[Saved data entries]
***

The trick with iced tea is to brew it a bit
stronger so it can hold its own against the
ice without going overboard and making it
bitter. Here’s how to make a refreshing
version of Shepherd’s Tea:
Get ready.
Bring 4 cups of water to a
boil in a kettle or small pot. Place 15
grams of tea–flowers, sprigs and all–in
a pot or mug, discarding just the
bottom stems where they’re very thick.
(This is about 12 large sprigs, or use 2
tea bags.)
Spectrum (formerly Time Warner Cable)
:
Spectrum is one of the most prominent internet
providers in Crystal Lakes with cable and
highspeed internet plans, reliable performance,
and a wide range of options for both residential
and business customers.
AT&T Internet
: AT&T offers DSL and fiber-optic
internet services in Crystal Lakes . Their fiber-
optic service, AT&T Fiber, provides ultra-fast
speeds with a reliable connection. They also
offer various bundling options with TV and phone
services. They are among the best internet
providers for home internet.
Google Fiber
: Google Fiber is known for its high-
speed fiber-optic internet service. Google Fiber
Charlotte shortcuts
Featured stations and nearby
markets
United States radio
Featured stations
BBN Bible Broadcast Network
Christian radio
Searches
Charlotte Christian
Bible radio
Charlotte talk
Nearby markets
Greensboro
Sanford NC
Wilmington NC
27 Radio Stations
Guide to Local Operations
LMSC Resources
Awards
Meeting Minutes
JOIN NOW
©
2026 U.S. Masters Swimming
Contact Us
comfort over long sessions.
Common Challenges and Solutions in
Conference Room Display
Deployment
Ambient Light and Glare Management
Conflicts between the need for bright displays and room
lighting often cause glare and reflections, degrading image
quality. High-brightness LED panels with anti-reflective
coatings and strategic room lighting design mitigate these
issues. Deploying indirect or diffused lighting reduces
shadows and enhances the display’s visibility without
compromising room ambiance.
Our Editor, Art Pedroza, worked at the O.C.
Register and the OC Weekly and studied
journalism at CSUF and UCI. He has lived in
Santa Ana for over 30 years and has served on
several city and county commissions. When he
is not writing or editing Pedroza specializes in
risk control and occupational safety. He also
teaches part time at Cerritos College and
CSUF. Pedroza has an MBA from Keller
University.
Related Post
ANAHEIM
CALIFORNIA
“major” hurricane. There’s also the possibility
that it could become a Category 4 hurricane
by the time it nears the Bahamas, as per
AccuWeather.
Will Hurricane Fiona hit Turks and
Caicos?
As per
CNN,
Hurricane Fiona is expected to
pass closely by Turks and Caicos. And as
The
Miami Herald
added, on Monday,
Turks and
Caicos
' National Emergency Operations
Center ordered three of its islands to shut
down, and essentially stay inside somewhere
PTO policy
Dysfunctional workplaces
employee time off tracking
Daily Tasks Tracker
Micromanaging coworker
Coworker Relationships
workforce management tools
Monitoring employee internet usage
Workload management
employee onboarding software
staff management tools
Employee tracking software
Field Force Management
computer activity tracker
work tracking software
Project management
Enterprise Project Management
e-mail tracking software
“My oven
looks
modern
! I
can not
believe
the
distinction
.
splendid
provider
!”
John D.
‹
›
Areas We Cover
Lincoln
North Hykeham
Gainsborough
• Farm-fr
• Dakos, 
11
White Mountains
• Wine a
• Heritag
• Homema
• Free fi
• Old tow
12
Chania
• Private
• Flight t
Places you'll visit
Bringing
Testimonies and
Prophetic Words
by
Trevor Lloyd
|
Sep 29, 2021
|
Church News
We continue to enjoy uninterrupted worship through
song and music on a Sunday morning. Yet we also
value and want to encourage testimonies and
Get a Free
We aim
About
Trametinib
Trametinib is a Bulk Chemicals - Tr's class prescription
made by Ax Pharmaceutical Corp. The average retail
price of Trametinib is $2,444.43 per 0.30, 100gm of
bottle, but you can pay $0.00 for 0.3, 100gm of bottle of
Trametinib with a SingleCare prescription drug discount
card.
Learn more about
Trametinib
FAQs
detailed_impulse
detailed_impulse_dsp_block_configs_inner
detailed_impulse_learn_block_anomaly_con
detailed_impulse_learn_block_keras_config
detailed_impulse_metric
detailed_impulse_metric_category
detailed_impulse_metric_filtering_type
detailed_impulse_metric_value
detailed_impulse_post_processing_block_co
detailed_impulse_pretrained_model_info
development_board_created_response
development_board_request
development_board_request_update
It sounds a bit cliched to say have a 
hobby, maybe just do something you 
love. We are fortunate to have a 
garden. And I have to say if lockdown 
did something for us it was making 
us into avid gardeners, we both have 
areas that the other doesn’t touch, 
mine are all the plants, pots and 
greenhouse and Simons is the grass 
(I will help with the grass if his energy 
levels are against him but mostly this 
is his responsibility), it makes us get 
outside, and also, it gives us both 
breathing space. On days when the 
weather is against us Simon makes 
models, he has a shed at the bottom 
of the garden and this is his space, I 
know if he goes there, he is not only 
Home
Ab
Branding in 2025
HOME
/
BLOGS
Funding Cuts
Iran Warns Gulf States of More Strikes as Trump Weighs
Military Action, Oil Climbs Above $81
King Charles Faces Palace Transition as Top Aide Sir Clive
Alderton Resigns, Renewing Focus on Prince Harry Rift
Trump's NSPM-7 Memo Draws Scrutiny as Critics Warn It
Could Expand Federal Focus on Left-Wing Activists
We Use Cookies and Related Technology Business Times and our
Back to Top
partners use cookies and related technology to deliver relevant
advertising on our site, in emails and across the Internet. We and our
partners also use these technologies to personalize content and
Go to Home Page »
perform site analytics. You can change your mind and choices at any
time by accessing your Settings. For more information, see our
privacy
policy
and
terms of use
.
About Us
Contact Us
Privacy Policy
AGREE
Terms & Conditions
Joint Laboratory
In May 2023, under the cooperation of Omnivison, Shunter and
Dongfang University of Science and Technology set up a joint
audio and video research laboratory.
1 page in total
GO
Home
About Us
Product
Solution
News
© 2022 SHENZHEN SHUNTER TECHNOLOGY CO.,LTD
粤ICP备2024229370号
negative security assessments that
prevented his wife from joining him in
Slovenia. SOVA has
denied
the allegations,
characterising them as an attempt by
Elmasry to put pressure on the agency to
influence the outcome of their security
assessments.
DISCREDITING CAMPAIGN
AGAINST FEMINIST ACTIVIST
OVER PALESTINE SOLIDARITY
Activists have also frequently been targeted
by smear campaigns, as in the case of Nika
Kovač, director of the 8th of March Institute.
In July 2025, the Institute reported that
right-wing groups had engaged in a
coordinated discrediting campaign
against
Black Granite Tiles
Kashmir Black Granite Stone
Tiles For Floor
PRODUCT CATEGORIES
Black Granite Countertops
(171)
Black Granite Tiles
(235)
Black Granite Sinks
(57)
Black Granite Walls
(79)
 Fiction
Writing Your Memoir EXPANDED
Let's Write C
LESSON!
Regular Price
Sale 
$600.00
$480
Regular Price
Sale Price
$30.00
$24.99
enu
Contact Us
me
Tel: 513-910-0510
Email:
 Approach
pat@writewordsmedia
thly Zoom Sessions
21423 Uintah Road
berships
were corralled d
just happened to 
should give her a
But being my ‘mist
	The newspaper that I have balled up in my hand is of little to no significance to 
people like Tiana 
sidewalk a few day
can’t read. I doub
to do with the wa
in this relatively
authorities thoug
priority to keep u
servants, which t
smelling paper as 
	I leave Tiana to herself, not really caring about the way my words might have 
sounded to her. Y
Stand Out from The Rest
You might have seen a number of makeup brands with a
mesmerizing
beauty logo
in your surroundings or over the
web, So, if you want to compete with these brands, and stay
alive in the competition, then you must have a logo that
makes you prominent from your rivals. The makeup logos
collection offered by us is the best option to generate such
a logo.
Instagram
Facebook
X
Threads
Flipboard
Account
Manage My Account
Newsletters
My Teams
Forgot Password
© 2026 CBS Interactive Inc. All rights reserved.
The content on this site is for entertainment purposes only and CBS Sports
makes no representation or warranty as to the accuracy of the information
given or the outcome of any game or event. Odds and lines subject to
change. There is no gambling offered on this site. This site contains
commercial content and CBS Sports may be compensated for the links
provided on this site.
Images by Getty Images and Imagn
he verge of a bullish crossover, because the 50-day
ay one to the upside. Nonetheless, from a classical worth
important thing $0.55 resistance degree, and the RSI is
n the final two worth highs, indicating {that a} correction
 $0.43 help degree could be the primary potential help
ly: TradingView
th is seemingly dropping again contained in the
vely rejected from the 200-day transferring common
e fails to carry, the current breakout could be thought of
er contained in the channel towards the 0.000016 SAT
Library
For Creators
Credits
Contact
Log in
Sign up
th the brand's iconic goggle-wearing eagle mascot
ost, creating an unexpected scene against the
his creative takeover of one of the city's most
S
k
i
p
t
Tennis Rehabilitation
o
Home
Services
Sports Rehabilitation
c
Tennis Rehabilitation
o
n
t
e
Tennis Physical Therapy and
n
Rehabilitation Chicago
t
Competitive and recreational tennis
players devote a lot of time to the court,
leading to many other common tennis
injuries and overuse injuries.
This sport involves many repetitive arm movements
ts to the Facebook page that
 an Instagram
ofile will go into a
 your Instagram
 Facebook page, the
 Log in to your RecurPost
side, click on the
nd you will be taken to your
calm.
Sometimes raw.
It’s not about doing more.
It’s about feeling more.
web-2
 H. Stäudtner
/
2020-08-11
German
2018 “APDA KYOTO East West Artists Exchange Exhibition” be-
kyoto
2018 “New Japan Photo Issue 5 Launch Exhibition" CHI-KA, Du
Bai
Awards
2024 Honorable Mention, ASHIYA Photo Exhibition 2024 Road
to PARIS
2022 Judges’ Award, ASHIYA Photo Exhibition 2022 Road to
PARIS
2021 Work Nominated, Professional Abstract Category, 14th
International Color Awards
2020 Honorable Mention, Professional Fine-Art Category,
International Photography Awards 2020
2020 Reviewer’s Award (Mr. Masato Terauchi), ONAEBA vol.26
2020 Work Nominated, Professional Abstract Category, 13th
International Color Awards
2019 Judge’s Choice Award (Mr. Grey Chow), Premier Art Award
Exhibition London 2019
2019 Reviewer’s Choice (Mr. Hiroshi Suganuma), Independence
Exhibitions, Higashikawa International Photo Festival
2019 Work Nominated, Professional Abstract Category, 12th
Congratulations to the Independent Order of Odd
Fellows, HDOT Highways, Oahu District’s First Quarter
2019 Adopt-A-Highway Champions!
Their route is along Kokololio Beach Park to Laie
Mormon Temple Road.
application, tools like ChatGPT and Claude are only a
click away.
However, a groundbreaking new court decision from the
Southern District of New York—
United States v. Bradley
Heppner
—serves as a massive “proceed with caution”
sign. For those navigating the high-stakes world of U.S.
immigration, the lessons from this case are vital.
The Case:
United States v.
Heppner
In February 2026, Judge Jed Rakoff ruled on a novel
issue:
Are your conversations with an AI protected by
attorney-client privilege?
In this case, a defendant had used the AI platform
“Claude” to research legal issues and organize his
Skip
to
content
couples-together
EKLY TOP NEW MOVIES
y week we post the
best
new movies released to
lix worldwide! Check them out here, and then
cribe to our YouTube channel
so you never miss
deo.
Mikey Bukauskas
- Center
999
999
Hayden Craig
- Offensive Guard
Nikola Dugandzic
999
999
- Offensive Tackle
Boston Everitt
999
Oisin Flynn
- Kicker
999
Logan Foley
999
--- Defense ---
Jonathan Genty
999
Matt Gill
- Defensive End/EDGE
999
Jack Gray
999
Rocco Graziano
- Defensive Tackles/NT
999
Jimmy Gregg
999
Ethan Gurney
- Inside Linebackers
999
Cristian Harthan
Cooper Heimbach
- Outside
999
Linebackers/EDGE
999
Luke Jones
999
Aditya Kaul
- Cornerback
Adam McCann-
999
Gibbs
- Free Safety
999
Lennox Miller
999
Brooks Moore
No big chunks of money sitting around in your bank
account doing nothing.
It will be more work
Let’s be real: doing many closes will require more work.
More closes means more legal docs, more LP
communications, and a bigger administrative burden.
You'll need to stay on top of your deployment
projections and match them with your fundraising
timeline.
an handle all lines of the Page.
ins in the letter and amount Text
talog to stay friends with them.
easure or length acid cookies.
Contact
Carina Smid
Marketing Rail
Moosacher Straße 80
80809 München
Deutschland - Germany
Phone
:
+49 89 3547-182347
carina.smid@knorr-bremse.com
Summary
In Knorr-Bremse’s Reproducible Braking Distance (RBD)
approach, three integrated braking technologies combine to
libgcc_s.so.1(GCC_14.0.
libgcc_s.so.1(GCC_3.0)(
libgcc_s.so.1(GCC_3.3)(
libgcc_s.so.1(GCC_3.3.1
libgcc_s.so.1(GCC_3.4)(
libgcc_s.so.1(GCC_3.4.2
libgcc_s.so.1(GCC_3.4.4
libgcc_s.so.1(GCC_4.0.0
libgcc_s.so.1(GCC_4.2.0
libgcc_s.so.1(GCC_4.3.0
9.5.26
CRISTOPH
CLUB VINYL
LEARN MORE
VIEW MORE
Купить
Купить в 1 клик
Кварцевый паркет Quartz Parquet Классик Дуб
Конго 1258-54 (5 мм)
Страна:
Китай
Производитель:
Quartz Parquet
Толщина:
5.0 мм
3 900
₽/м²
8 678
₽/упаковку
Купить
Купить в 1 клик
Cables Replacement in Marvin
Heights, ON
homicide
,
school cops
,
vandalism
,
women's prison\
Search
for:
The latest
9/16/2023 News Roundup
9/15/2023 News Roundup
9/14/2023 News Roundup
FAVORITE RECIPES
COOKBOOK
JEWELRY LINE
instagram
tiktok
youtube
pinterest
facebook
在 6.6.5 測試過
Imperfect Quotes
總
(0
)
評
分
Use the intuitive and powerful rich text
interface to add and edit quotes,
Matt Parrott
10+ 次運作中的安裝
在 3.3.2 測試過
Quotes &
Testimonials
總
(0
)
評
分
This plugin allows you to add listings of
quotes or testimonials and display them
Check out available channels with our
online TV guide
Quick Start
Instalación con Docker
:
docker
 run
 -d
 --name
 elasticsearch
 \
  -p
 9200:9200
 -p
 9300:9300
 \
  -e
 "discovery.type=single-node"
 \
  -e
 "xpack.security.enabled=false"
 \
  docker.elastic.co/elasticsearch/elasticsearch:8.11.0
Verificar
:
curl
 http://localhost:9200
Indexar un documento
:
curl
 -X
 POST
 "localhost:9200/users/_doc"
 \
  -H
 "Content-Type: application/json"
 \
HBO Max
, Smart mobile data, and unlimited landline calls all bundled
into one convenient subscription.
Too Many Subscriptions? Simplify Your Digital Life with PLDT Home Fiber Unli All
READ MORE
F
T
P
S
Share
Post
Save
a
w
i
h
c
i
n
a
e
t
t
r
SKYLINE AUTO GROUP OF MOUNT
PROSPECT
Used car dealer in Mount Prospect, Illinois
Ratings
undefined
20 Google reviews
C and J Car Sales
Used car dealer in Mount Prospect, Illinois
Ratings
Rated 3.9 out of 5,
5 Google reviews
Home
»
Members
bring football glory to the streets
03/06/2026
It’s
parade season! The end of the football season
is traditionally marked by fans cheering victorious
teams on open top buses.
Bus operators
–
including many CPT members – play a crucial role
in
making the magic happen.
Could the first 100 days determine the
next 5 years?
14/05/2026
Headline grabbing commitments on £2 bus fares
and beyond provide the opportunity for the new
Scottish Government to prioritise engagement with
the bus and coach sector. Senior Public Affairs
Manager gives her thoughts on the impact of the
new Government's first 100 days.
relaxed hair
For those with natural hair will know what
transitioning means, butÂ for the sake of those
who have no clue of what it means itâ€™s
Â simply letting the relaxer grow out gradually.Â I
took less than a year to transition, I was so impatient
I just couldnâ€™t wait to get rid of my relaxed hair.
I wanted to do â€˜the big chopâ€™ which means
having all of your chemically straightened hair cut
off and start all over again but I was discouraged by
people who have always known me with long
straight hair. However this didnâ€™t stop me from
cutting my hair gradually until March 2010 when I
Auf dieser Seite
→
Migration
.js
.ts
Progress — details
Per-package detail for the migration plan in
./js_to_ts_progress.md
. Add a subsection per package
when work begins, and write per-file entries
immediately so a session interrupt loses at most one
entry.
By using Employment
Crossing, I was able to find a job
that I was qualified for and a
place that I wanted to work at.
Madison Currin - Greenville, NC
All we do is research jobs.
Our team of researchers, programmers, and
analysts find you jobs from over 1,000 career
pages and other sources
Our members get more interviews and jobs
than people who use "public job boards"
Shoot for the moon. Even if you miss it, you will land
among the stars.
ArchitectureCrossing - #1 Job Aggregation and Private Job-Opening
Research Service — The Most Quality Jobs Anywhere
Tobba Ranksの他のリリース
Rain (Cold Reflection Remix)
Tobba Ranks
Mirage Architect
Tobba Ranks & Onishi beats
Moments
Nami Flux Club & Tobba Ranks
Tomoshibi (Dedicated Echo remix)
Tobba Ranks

***

== What is needed ==
Render the lines from the very first one through the line containing "Bring 4 cups of water to a" as a JSON list of strings, one string per line, with blank lines omitted.

== Output for this exercise ==
[
  "The trick with iced tea is to brew it a bit",
  "stronger so it can hold its own against the",
  "ice without going overboard and making it",
  "bitter. Here’s how to make a refreshing",
  "version of Shepherd’s Tea:",
  "Get ready.",
  "Bring 4 cups of water to a"
]